Macarena García en el papel de la Blancanieves adulta.
En contraposición a estos fallos, la breve aparición de Josep María Pou es destacable en una expresividad muy adecuada al género.  

Caben segundas lecturas
Mediante esa mezcla de elementos aparentemente incompatibles e inestables en la creación de una realidad poco probable, la propuesta velada del autor acaso pone en evidencia la posibilidad de reflexionar y reírnos de nosotros mismos, de nuestra cultura, de propias tradiciones.

Enfrentar la sociedad española a los espejos cóncavos del grotesco para reinventar el cuento de "Blancanieves" es un extravagante plan. Pero la intrepidez ha permitido a Pablo Berger mostrar en una amalgama treméndamente estética lo que me apuro en decir que es una película para cinéfilos.

Su buena fotografía, impecable guión y arriesgada apuesta le convierten en una pieza única. Aunque frente a la multipremiada The Artist sea difícil catalogarla de impecable. Presumo, en total especulación, que no constituye una obra para el grueso del público español en su virtuosismo productivo y experimentación creativa. No se trata de un blockbusters. Pero para los amantes del buen cine seguramente esta será una producción con un antes y un después en nuestra memoria.

Josep María Pou en una escena de Blancanieves.
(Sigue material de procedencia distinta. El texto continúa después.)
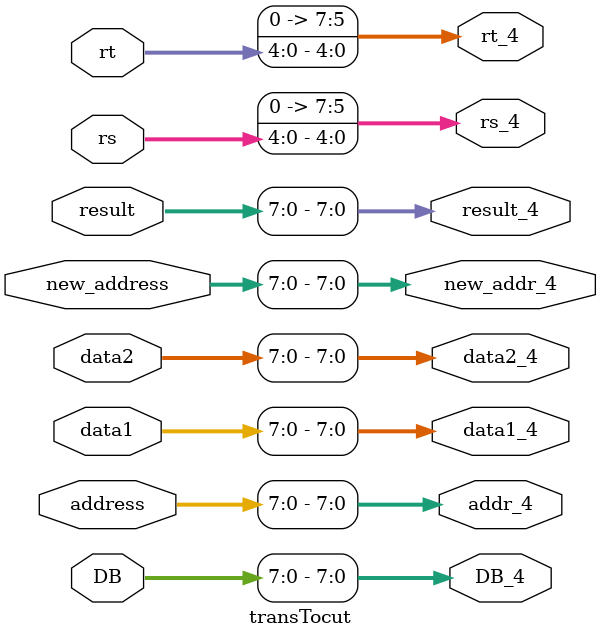
<source format=v>
`timescale 1ns / 1ps
module transTocut(
    input [31:0] address,new_address,data1,data2,result,DB,
    input [4:0] rs,rt,
    output [7:0] addr_4,new_addr_4,rs_4,data1_4,rt_4,data2_4,result_4,
    output [7:0] DB_4
);

   assign     addr_4[7:0] = address[7:0];
   assign     new_addr_4[7:0] = new_address[7:0];
   assign     rs_4[4:0] = rs[7:0];
   assign     rs_4[7:5] = 0;
   assign     data1_4[7:0] = data1[7:0];
   assign     rt_4[4:0] = rt[7:0];
   assign     rt_4[7:5] = 0;
   assign     data2_4[7:0] = data2[7:0];
   assign     result_4[7:0] = result[7:0];
   assign     DB_4[7:0] = DB[7:0];
endmodule
</source>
Existe quizá una dimensión simbólica en esta pieza creativa donde se expresa a golpe de tauromaquia y flamenco, rasgos socioculturales de la España rancia, donde la envidia, la picaresca descarada, la pasión andaluza, el sometimiento, la explotación conviven con cierta ansia de libertad y consecuente frustración constante. La analogía tácitamente expresa da lugar a interpretaciones más audaces, a la presencia de un discurso subyacente que expone una realidad política de naciones en pugna por desprenderse del yugo legitimado. Pero eso lo dejamos para los semiólogos y estudiantes de narrativa que seguramente encontraran el hilo que nosotros vemos para tirar de él con más autoridad.


Otra escena con la bellísima Maribel Verdú.